WHAT IS REQUIRED -
Rewrite the entries below with "Sampoerna University" changed to "SU" wherever it appears, keeping everything else the same. Leave the pictures out of your answer.

[Text pulled from pages]
☆ ☆ ☆
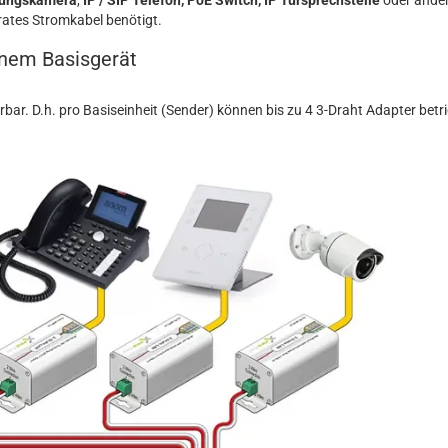
ungskamera
,
IP / SIP Telefon, PoE Switch, IP Türsprechstelle
oder ander
arates Stromkabel benötigt.
inem Basisgerät
rbar. D.h. pro Basiseinheit (Sender) können bis zu 4 3-Draht Adapter bet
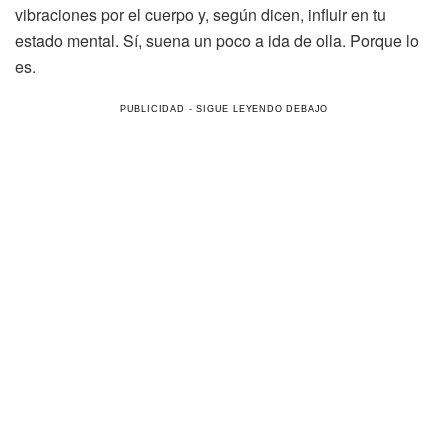
vibraciones por el cuerpo y, según dicen, influir en tu
estado mental. Sí, suena un poco a ida de olla. Porque lo
es.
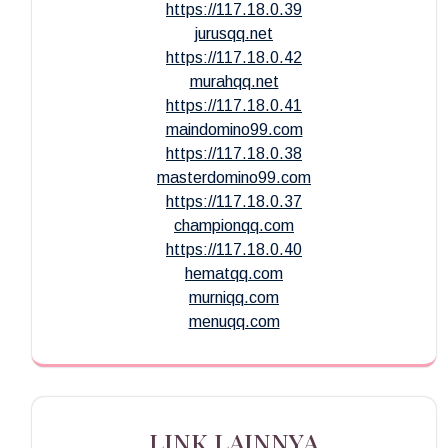
https://117.18.0.39
jurusqq.net
https://117.18.0.42
murahqq.net
https://117.18.0.41
maindomino99.com
https://117.18.0.38
masterdomino99.com
https://117.18.0.37
championqq.com
https://117.18.0.40
hematqq.com
murniqq.com
menuqq.com
LINK LAINNYA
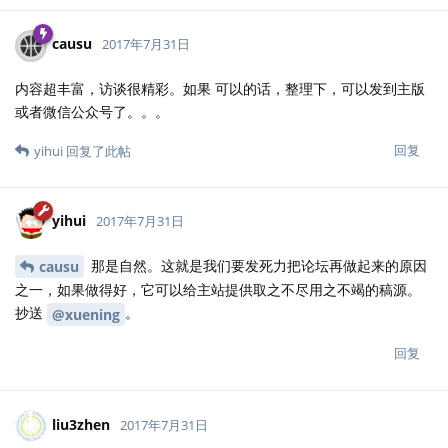
causu
2017年7月31日
内容超丰富，访谈很精彩。如果 可以的话，整理下，可以发到主版
或者微信公众号了。。。
回复
yihui
回复了此帖
yihui
2017年7月31日
那是自然。这就是我们要发死力把论坛再做起来的原因
causu
之一，如果做得好，它可以给主站提供取之不尽用之不竭的稿源。
抄送
。
@xuening
回复
liu3zhen
2017年7月31日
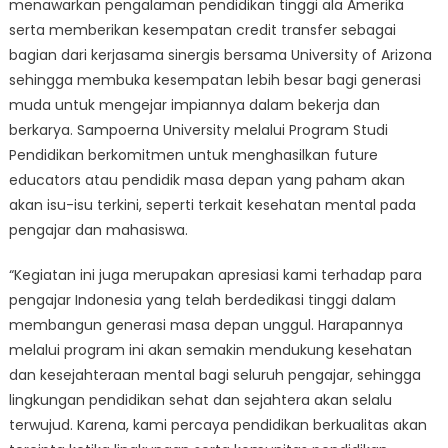
menawarkan pengalaman pendidikan tinggi ala Amerika
serta memberikan kesempatan credit transfer sebagai
bagian dari kerjasama sinergis bersama University of Arizona
sehingga membuka kesempatan lebih besar bagi generasi
muda untuk mengejar impiannya dalam bekerja dan
berkarya. Sampoerna University melalui Program Studi
Pendidikan berkomitmen untuk menghasilkan future
educators atau pendidik masa depan yang paham akan
akan isu-isu terkini, seperti terkait kesehatan mental pada
pengajar dan mahasiswa.
“Kegiatan ini juga merupakan apresiasi kami terhadap para
pengajar Indonesia yang telah berdedikasi tinggi dalam
membangun generasi masa depan unggul. Harapannya
melalui program ini akan semakin mendukung kesehatan
dan kesejahteraan mental bagi seluruh pengajar, sehingga
lingkungan pendidikan sehat dan sejahtera akan selalu
terwujud. Karena, kami percaya pendidikan berkualitas akan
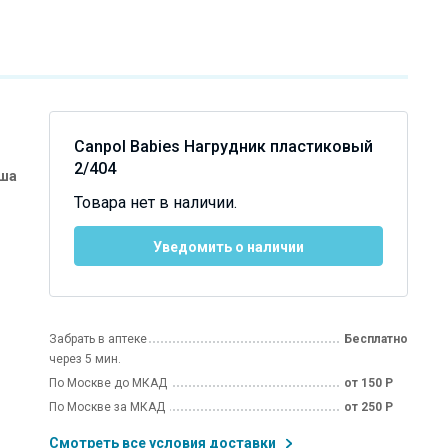
Canpol Babies Нагрудник пластиковый
2/404
ьша
Товара нет в наличии.
Уведомить о наличии
Забрать в аптеке
Бесплатно
через 5 мин.
По Москве до МКАД
от 150 Р
По Москве за МКАД
от 250 Р
Смотреть все условия доставки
☆ ☆ ☆
WRITTEN ANSWER -
ungskamera
,
IP / SIP Telefon, PoE Switch, IP Türsprechstelle
oder ander
arates Stromkabel benötigt.
inem Basisgerät
rbar. D.h. pro Basiseinheit (Sender) können bis zu 4 3-Draht Adapter bet
vibraciones por el cuerpo y, según dicen, influir en tu
estado mental. Sí, suena un poco a ida de olla. Porque lo
es.
https://117.18.0.39
jurusqq.net
https://117.18.0.42
murahqq.net
https://117.18.0.41
maindomino99.com
https://117.18.0.38
masterdomino99.com
https://117.18.0.37
championqq.com
https://117.18.0.40
hematqq.com
murniqq.com
menuqq.com
LINK LAINNYA
causu
2017年7月31日
内容超丰富，访谈很精彩。如果 可以的话，整理下，可以发到主版
或者微信公众号了。。。
回复
yihui
回复了此帖
yihui
2017年7月31日
那是自然。这就是我们要发死力把论坛再做起来的原因
causu
之一，如果做得好，它可以给主站提供取之不尽用之不竭的稿源。
抄送
。
@xuening
回复
liu3zhen
2017年7月31日
menawarkan pengalaman pendidikan tinggi ala Amerika
serta memberikan kesempatan credit transfer sebagai
bagian dari kerjasama sinergis bersama University of Arizona
sehingga membuka kesempatan lebih besar bagi generasi
muda untuk mengejar impiannya dalam bekerja dan
berkarya. SU melalui Program Studi
Pendidikan berkomitmen untuk menghasilkan future
educators atau pendidik masa depan yang paham akan
akan isu-isu terkini, seperti terkait kesehatan mental pada
pengajar dan mahasiswa.
“Kegiatan ini juga merupakan apresiasi kami terhadap para
pengajar Indonesia yang telah berdedikasi tinggi dalam
membangun generasi masa depan unggul. Harapannya
melalui program ini akan semakin mendukung kesehatan
dan kesejahteraan mental bagi seluruh pengajar, sehingga
lingkungan pendidikan sehat dan sejahtera akan selalu
terwujud. Karena, kami percaya pendidikan berkualitas akan
Canpol Babies Нагрудник пластиковый
2/404
ьша
Товара нет в наличии.
Уведомить о наличии
Забрать в аптеке
Бесплатно
через 5 мин.
По Москве до МКАД
от 150 Р
По Москве за МКАД
от 250 Р
Смотреть все условия доставки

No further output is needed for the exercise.